Articles you should read February 2023

Here are some of our favorite publications on taxation, capital flight and development we have read recently.

Kristine Sævold (2022) Tax Havens of the British Empire Development, Policy Responses, and Decolonization, 1961-1979. Thesis for the degree of Philosophiae Doctor (PhD) University of Bergen, Norway.  

Literature within an International Political Economy tradition of the social sciences has placed the role of the British Empire at the centre of the formation of a British-based tax haven system within a broader offshore world of global reach. However, this literature does not fully explain how this British system came about with much historical detail. This thesis contributes with an historical assessment of the British administrative tax haven experience as the phenomenon unfolded in a formative stage during the 1960s and 1970s.

Mick Moore (2023). Tax obsessions: Taxpayer registration and the “informal sector” in sub-Saharan Africa. Development Policy Review.

The article shows that tax administrations in many countries in Sub-Saharan Africa maintain records on vast numbers of small enterprises that actually provide no revenue. The author argues that the drive to register more taxpayers provides an unjustifiably favorable impression of the extent of policy and managerial efforts to collect more revenue. This ‘obsession’ to register more taxpayers contributes to divert attention from failures to adequately tax more privileged Africans and larger enterprises.

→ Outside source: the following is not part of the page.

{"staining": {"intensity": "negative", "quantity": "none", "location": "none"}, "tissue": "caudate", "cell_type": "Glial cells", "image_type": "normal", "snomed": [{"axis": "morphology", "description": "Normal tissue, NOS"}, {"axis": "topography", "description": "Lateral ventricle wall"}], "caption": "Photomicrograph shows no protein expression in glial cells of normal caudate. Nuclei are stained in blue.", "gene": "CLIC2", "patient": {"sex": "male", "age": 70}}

Kyle McNabb and Hazel Granger (2023). The taxation of employment income in African countries: Findings from a new dataset. Journal of International Development, 1–24.

Much research to date on employment and personal taxation in LMICs has focused on questions of taxpayer registration, formalisation and compliance or studied the behavioural responses of taxpayers to specific reform episodes. Comparatively little work has attempted to understand what employment income tax policy design looks like across countries and the tax burdens faced by those in formal employment. The authors’ find that in some of the world’s poorest countries, income taxes bite at a punitively low level, below internationally defined poverty lines. This creates significant disincentives for workers to enter the formal workforce. The study also finds that personal income tax reform (PIT) in Africa is infrequent. On average, since 1995, African countries reformed their PIT systems just once every 5.5 years, compared with once every 1.5 years in the average OECD countries. Reforms have, however, led to significant reductions in the tax burdens faced by individuals.

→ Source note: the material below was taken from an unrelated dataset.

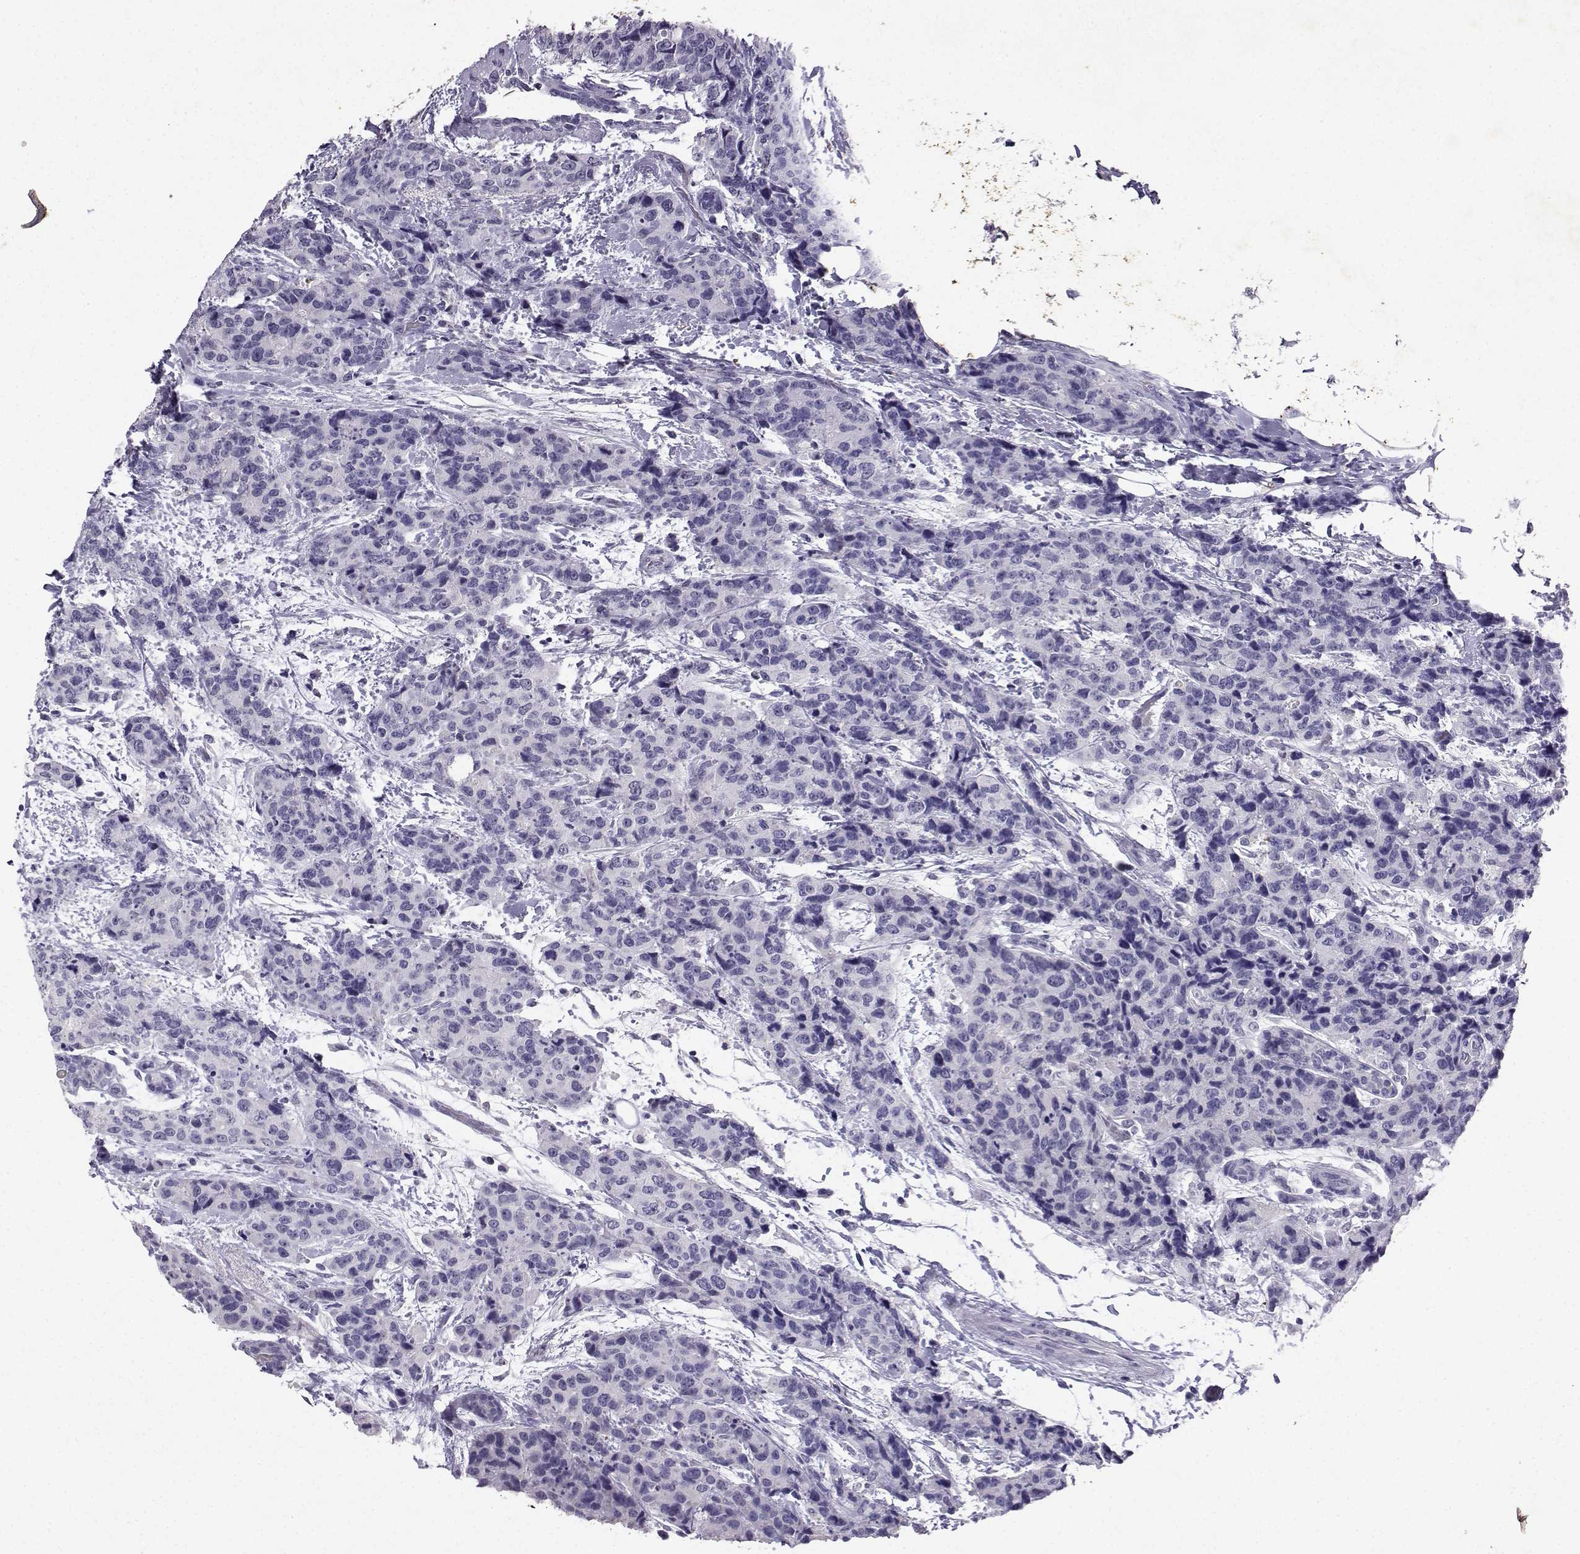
{"staining": {"intensity": "negative", "quantity": "none", "location": "none"}, "tissue": "breast cancer", "cell_type": "Tumor cells", "image_type": "cancer", "snomed": [{"axis": "morphology", "description": "Lobular carcinoma"}, {"axis": "topography", "description": "Breast"}], "caption": "A histopathology image of breast lobular carcinoma stained for a protein exhibits no brown staining in tumor cells.", "gene": "TBR1", "patient": {"sex": "female", "age": 59}}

Ablam E. Apeti and Eyah D. Edoh (2023). Tax revenue and mobile money in developing countries. Journal of Development Economics.

This paper analyzes the effect of mobile money adoption on tax revenue performance in a large sample of 104 developing countries over the period 1990–2019. The study concludes that mobile money increases tax revenue in mobile money countries relative to non-mobile money countries. The effect is larger on direct tax revenue compared to indirect tax revenue.

Thilo Albers, Morten Jerven and Marvin Suesse (2022). The effect is larger on direct tax revenue compared to indirect tax revenue. International Organization.

The authors construct a comprehensive new data set of tax and revenue collection for forty-six African polities from 1900 to 2015. The data show that polities in Africa have been characterized by strong growth in fiscal capacity on average, but that substantial heterogeneity exists. The empirical analysis reveals that established state-building factors such as democratic institutions and interstate warfare have limited power to explain these divergent growth paths. On the other hand, accounting for the relationship between African polities and the international environment , through the availability of external finance and the legacy of colonialism, is key to understanding their differing investments in fiscal capacity. These insights add important nuances to established theories of state building. Not only can the availability of external finance deter investment in fiscal capacity, but it also moderates the efficacy of established state-building factors.